West Paterson goal is to save police time and money
In a few months, the borough's police officers will be able to file reports from their cars that the chief can compile daily with just a few keystrokes, thanks to a new computer-automated dispatch system.
"It's about accountability, accountability, accountability," Police Chief Robert Reda said. "It's a basic tool that every department should have and needs."
The goal of using such a system is to save the department time and money - especially in overtime costs - and to make officers'' jobs safer.
The new dispatch system will be created for the borough by Enforsys Systems, a Whippany-based company that has installed similar systems for at least 60 other New Jersey police departments. In Passaic County, Hawthorne, Pompton Lakes and Wanaque already use the system. About 20 departments in Bergen County use it.

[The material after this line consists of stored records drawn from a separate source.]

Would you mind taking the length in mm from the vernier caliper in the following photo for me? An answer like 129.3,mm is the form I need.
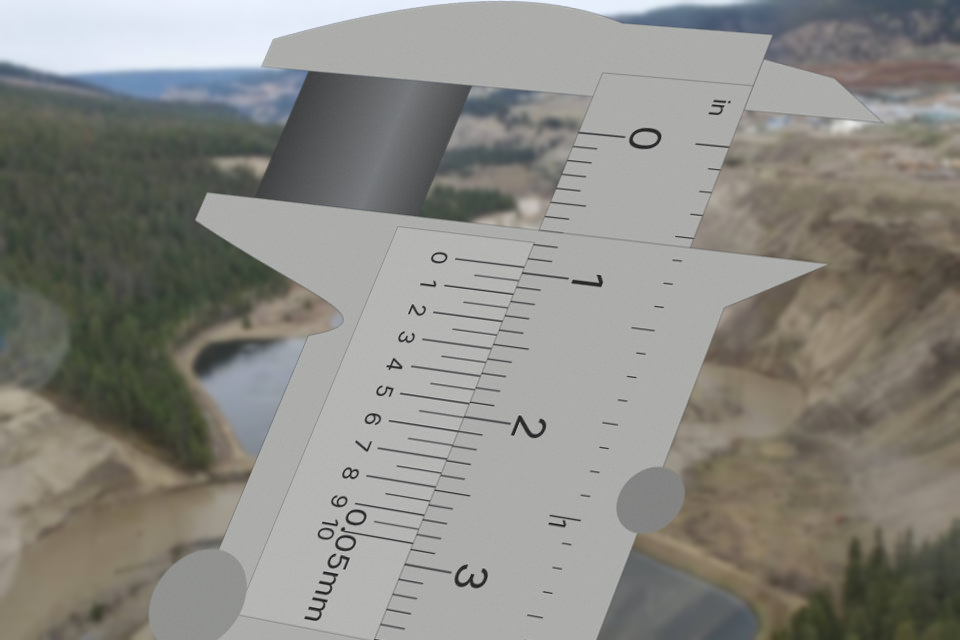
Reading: 9.6,mm
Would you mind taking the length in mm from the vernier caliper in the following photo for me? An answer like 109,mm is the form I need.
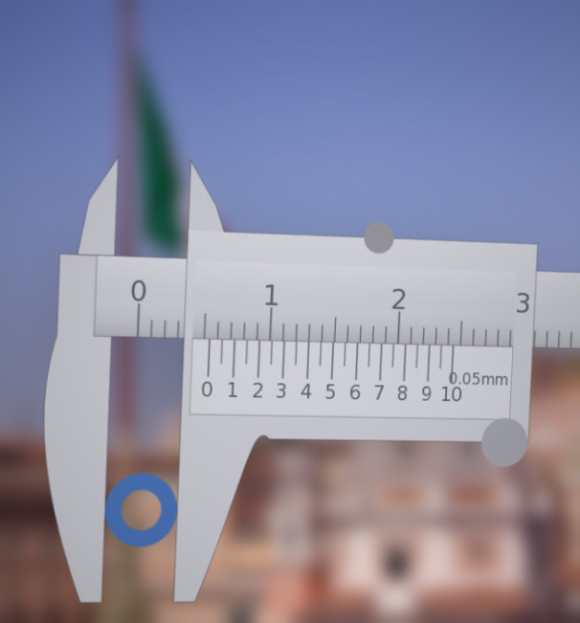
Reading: 5.4,mm
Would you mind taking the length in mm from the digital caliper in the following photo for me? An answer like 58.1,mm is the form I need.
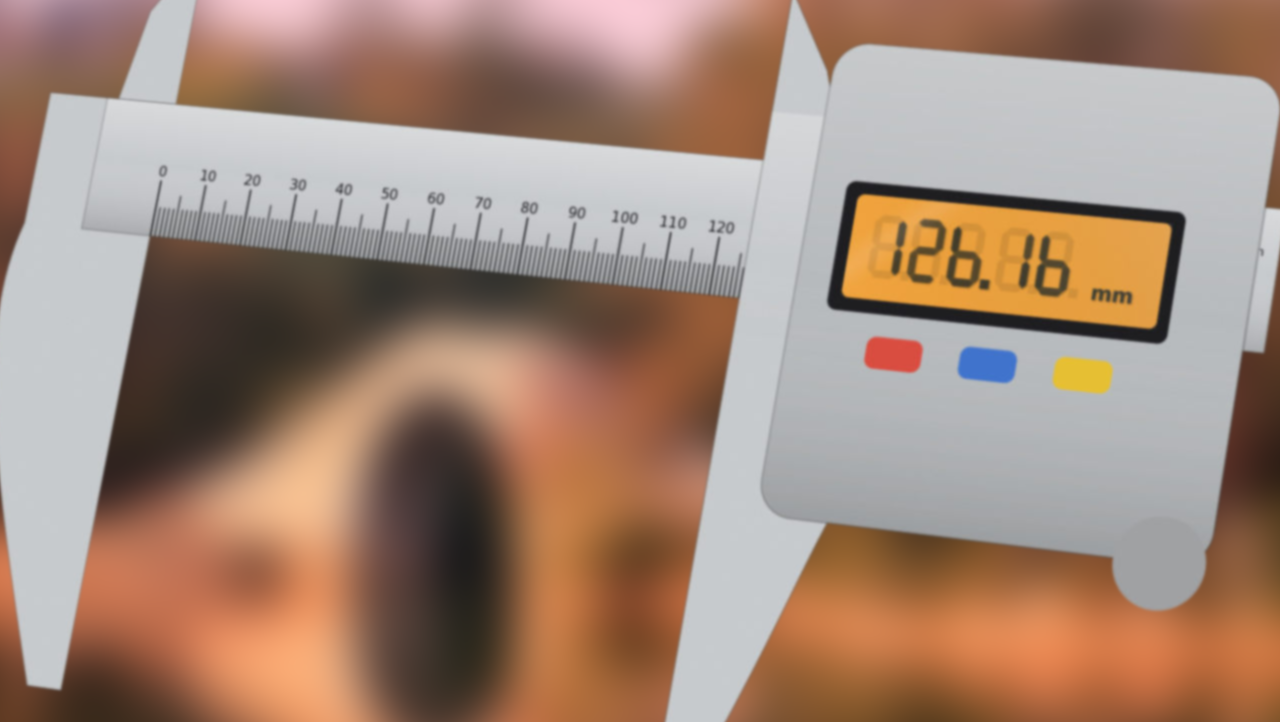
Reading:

"We find it to be a very good system that fits the needs of our department," Hawthorne Police Chief Martin Boyd said. "The more use it's getting, the more comfortable the officers are becoming with it."
The software will cost the borough $52,865, which includes the licensing fee and several training sessions. The borough has already spent $10,000 for two new servers to support the system, and it will purchase mobile data terminals for each of the department's seven patrol cars. The cost of those units is unknown because the borough has not yet chosen a vendor.
In addition to improving the department''s filing of reports, the system can aid officers during emergencies by providing them on-the-scene information, such as how many people live in a particular house, how many stairwells a business has or whether anyone in a dwelling has a firearm.
The time and money saved varies for each department, but Keith Keller, the vice president of sales and marketing for Enforsys, said West Paterson will save more than $30,000 a year in reporting capabilities.
The system also will allow the borough''s officers to access Info-Cop, a wireless technology that provides officers a way to look up local, state and federal databases when responding to calls. Through Info-Cop, officers can scan drivers'' licenses and registrations and check for alerts on a person or vehicle. These kinds of capabilities will make policing safer and more efficient, Reda said.
Complete installation of the software takes 23 days, said George Lieberman, chief executive of Enforsys. Once it goes live, Enforsys will help maintain the system but does not have direct access to the data that the department downloads onto it.
"The files are owned by the Police Department," Lieberman said. "There is no privacy concern or risk of losing information."